# Instruction
Can you retype all of the lines below character for character, leaving the pictures out of your copy?

# Data section
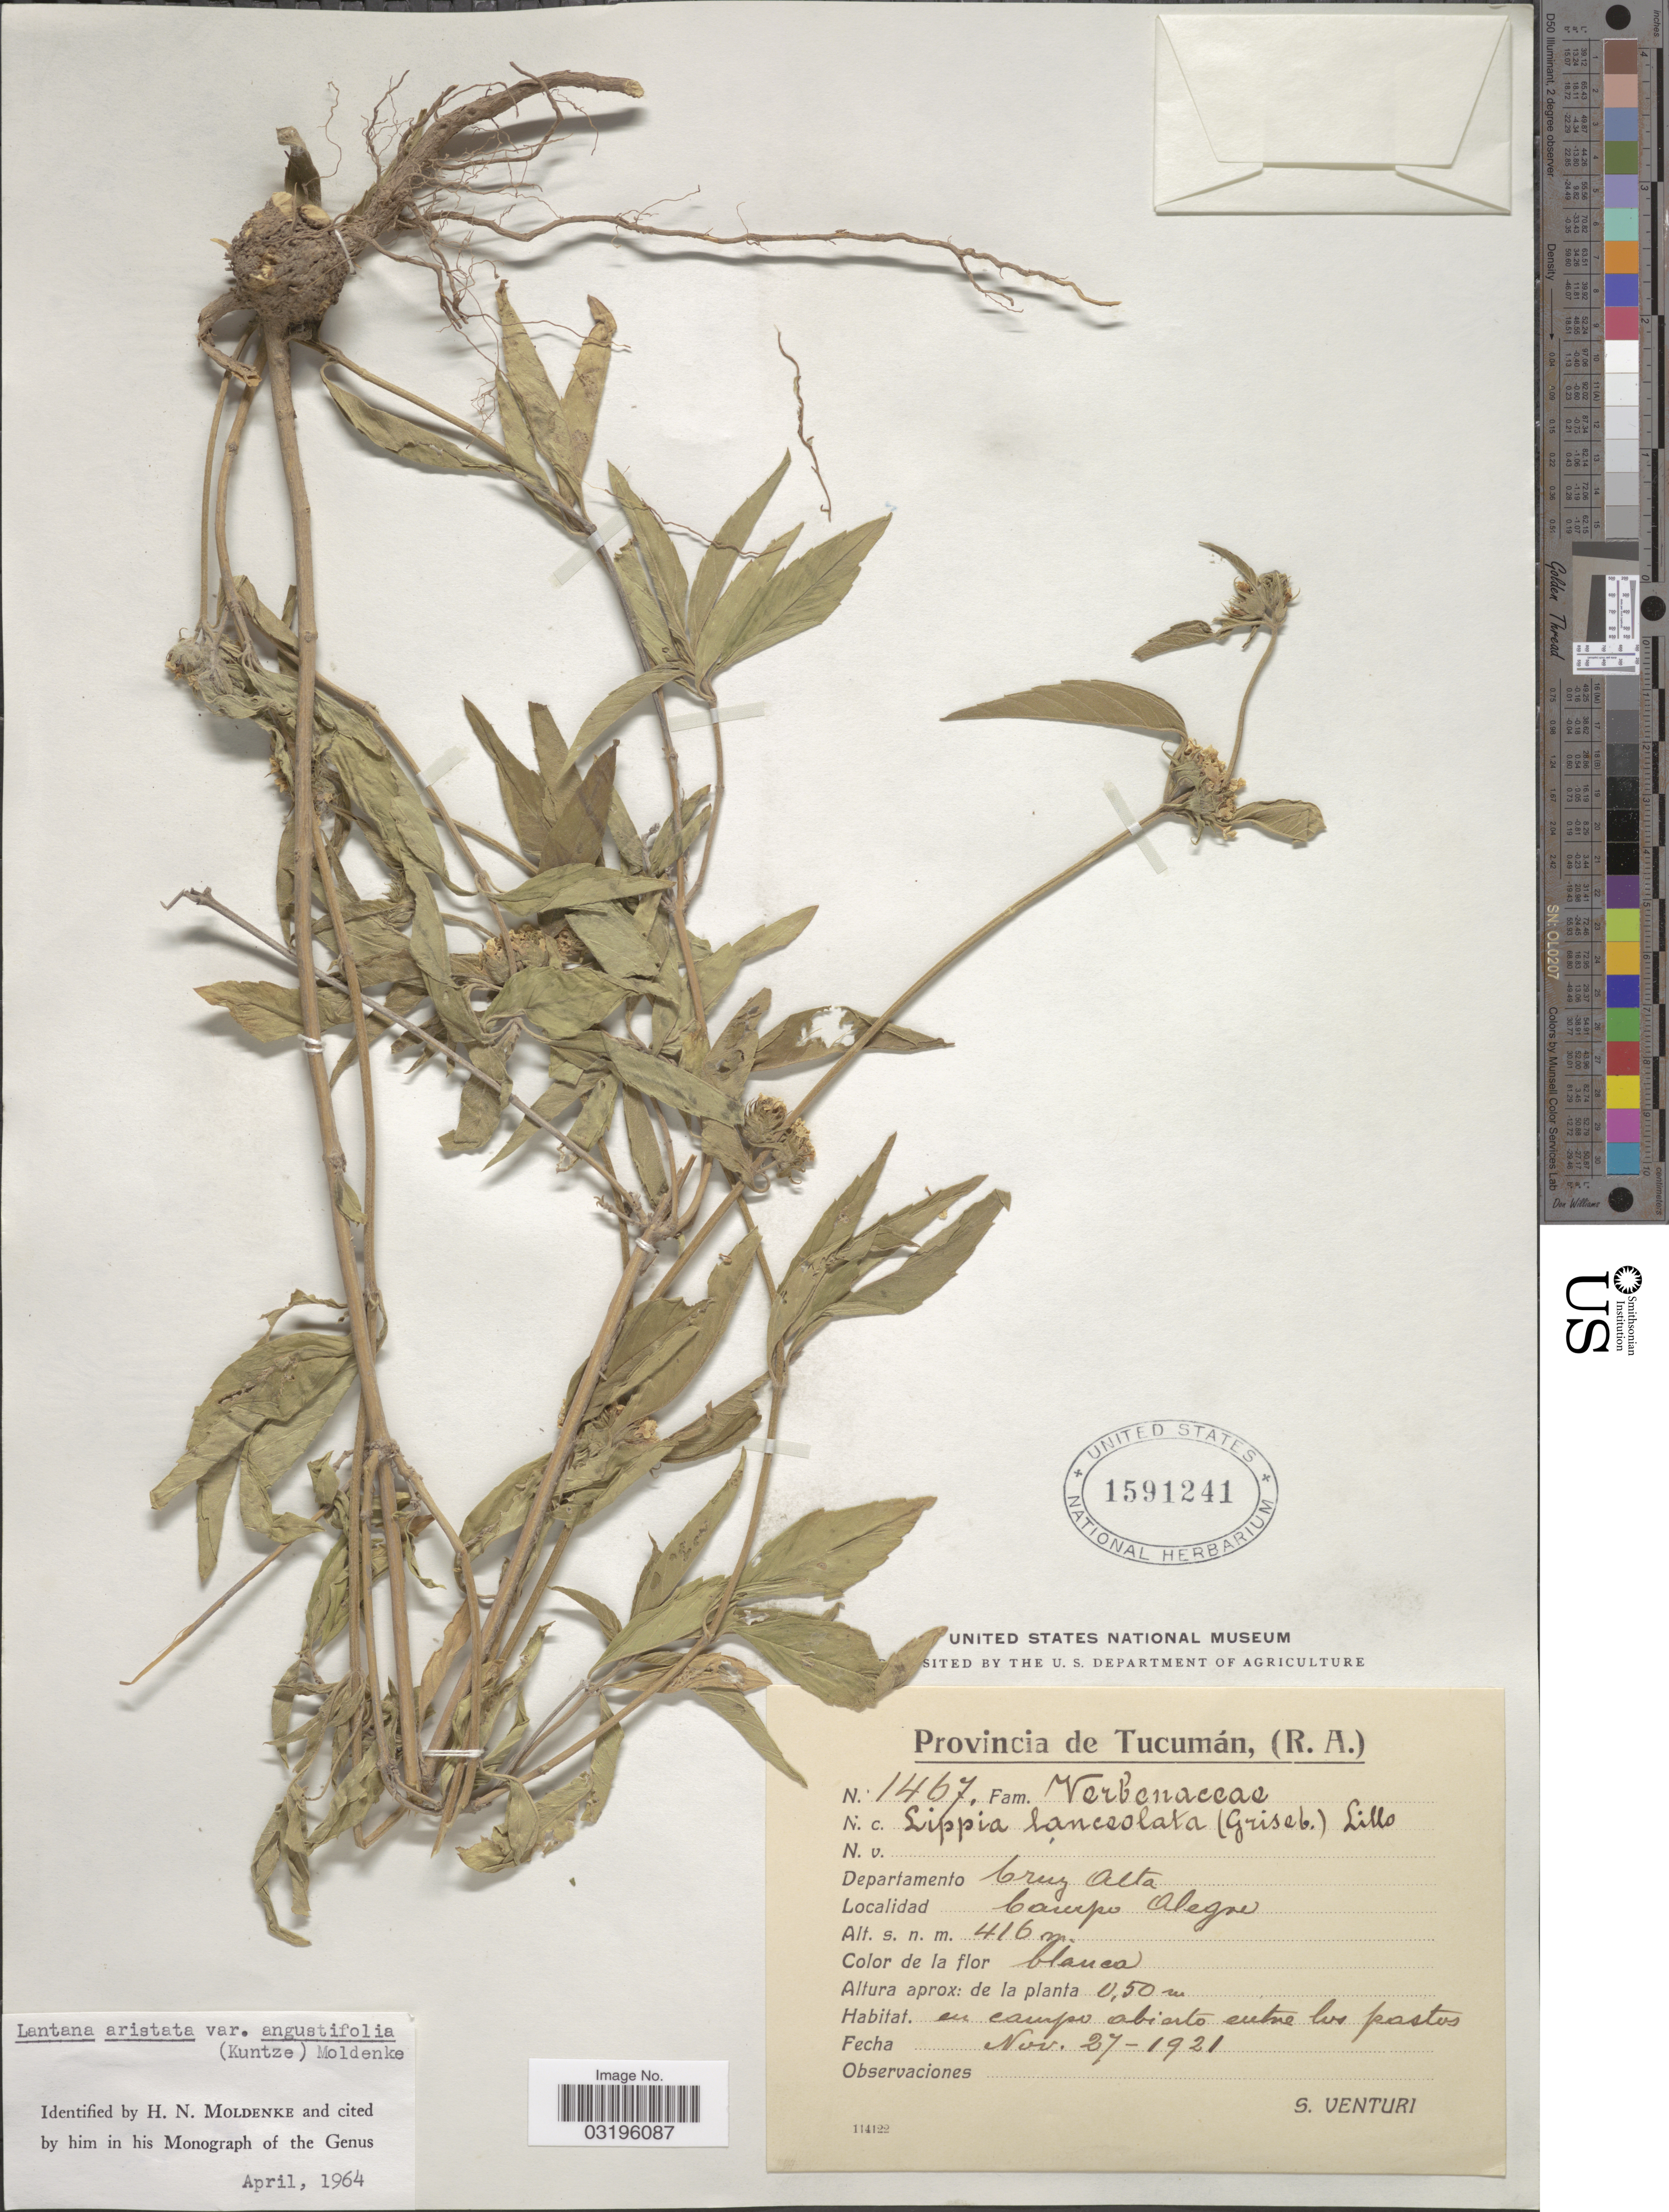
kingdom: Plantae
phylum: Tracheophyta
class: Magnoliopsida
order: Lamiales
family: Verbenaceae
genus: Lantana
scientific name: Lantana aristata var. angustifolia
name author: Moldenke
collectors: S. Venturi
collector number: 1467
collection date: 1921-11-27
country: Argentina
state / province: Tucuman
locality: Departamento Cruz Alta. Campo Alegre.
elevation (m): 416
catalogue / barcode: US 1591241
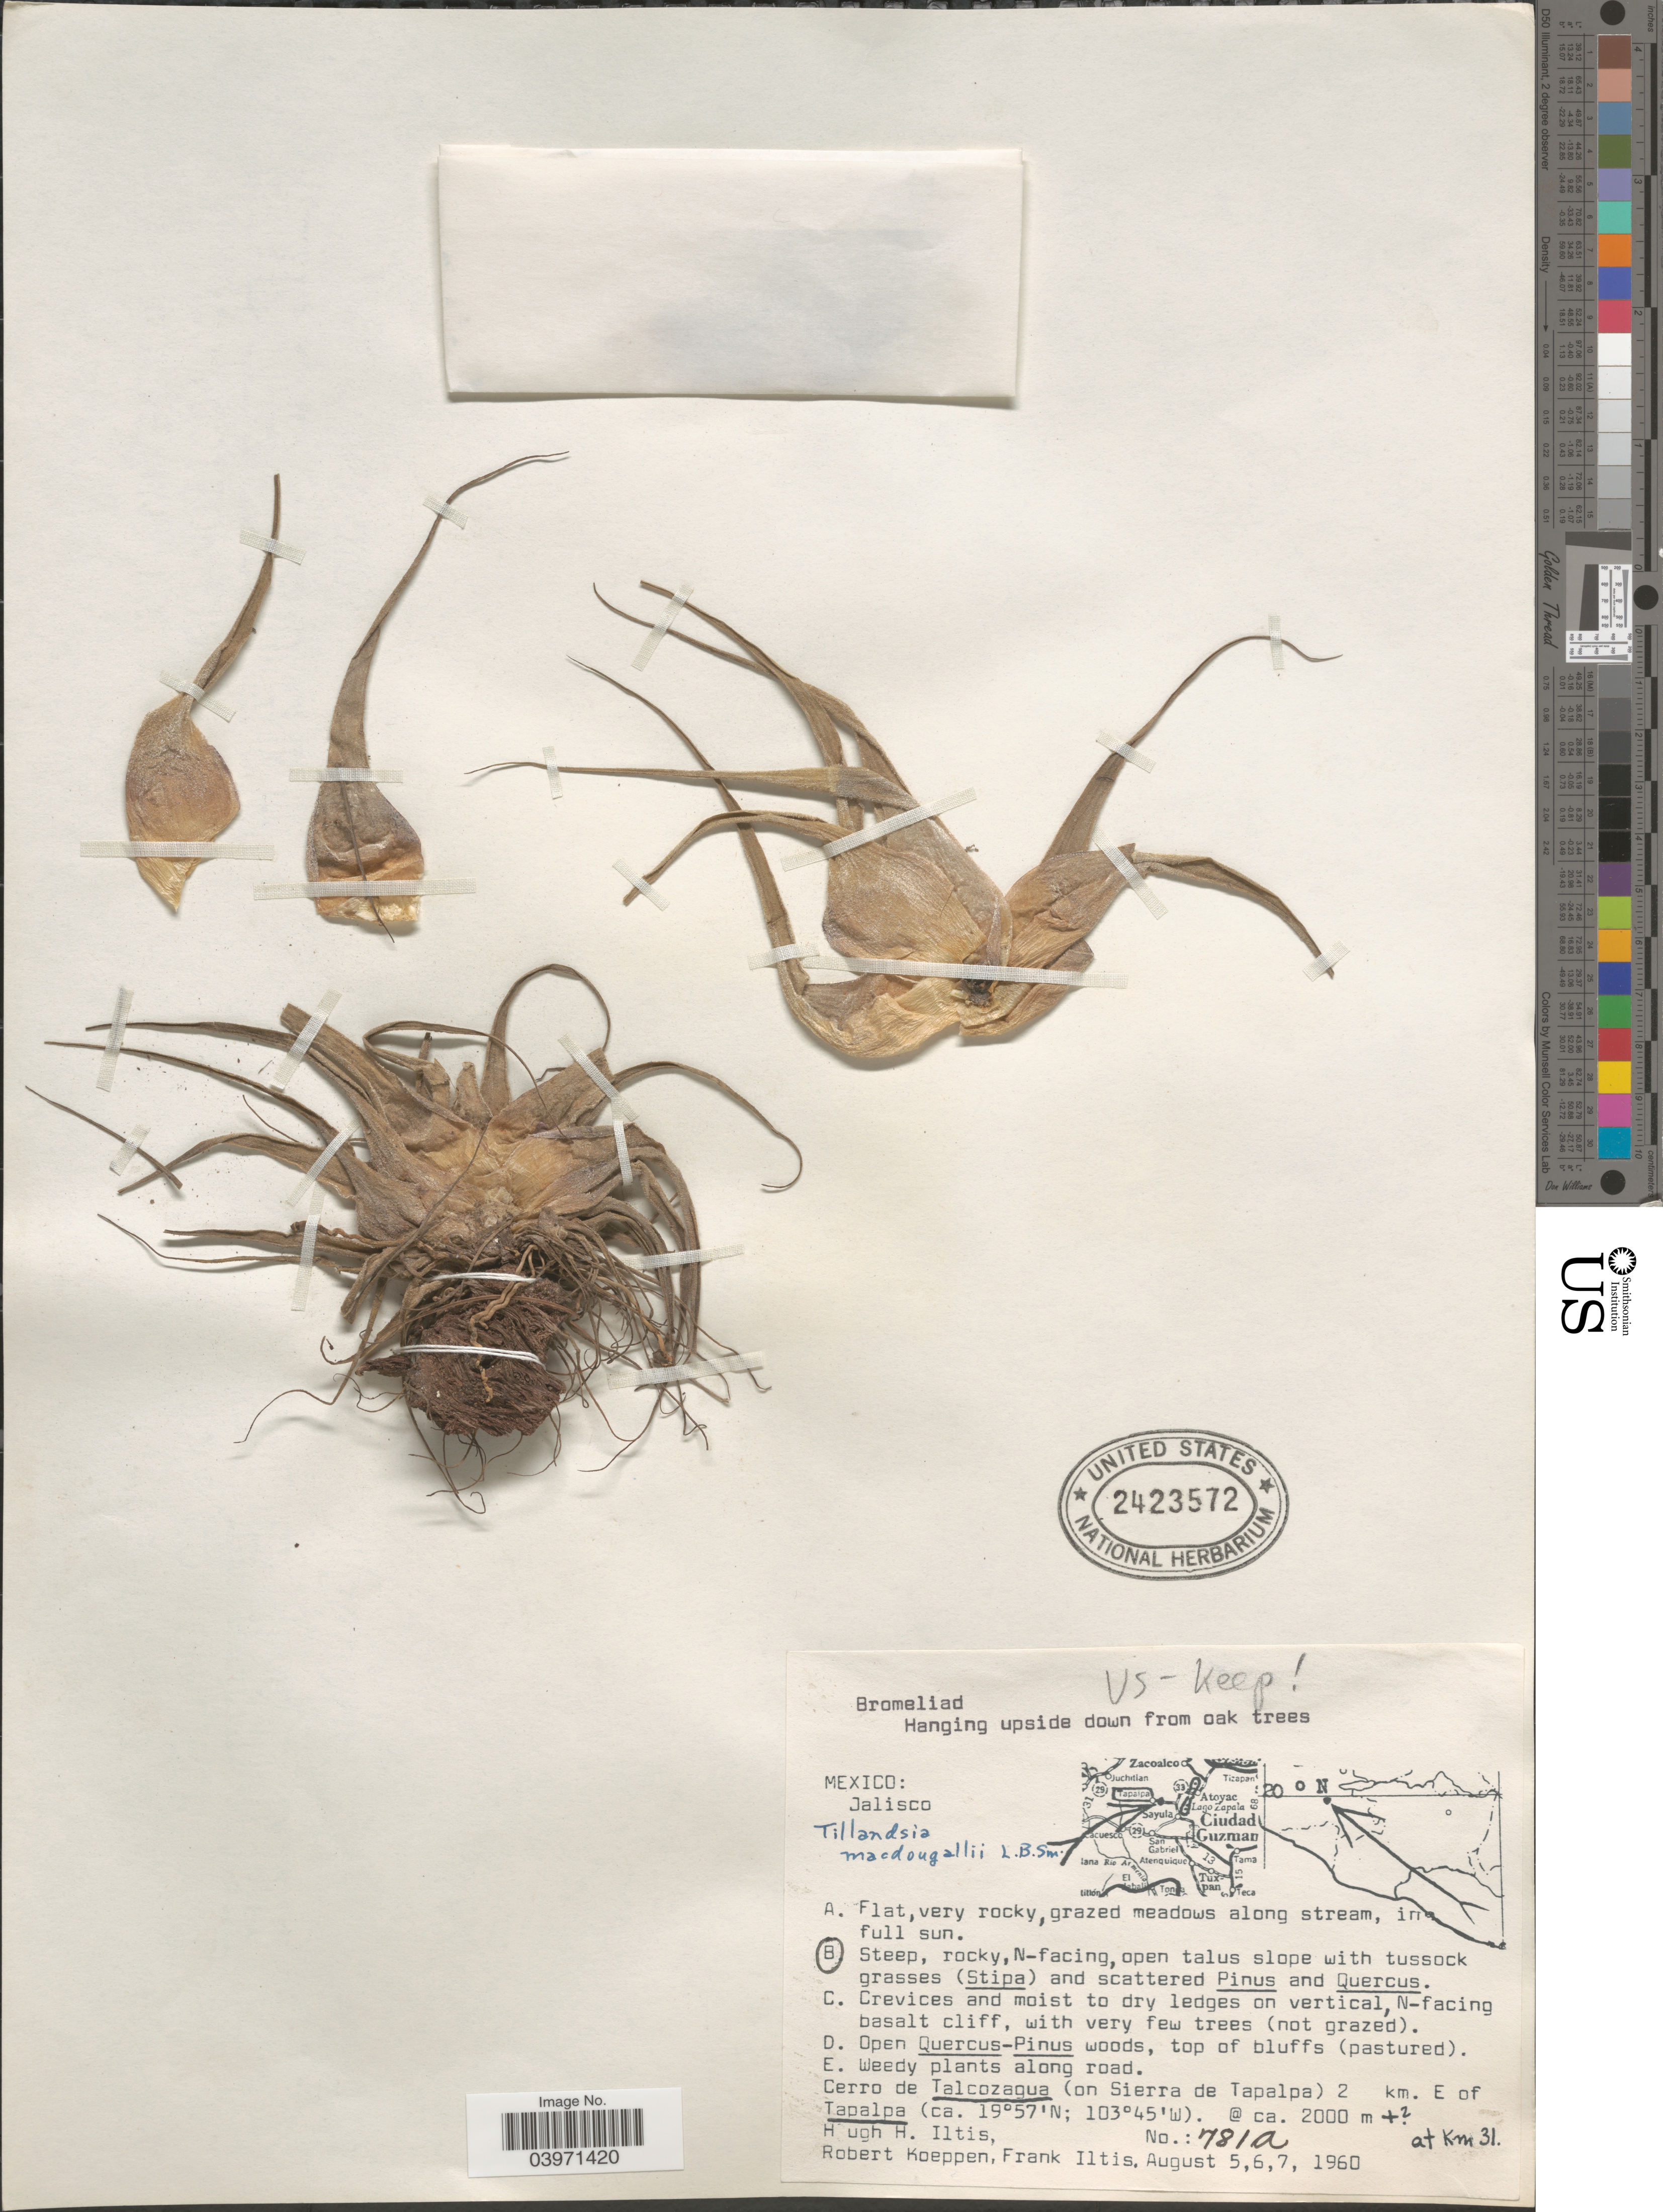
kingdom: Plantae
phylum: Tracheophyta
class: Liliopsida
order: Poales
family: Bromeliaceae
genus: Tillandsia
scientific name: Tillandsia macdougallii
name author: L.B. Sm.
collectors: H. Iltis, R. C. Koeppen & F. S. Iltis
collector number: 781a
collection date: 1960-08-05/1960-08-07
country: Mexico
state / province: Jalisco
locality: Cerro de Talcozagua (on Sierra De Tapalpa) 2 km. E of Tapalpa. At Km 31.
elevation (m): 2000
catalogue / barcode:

# Exercise solution
kingdom: Plantae
phylum: Tracheophyta
class: Magnoliopsida
order: Lamiales
family: Verbenaceae
genus: Lantana
scientific name: Lantana aristata var. angustifolia
name author: Moldenke
collectors: S. Venturi
collector number: 1467
collection date: 1921-11-27
country: Argentina
state / province: Tucuman
locality: Departamento Cruz Alta. Campo Alegre.
elevation (m): 416
catalogue / barcode: US 1591241
kingdom: Plantae
phylum: Tracheophyta
class: Liliopsida
order: Poales
family: Bromeliaceae
genus: Tillandsia
scientific name: Tillandsia macdougallii
name author: L.B. Sm.
collectors: H. Iltis, R. C. Koeppen & F. S. Iltis
collector number: 781a
collection date: 1960-08-05/1960-08-07
country: Mexico
state / province: Jalisco
locality: Cerro de Talcozagua (on Sierra De Tapalpa) 2 km. E of Tapalpa. At Km 31.
elevation (m): 2000
catalogue / barcode:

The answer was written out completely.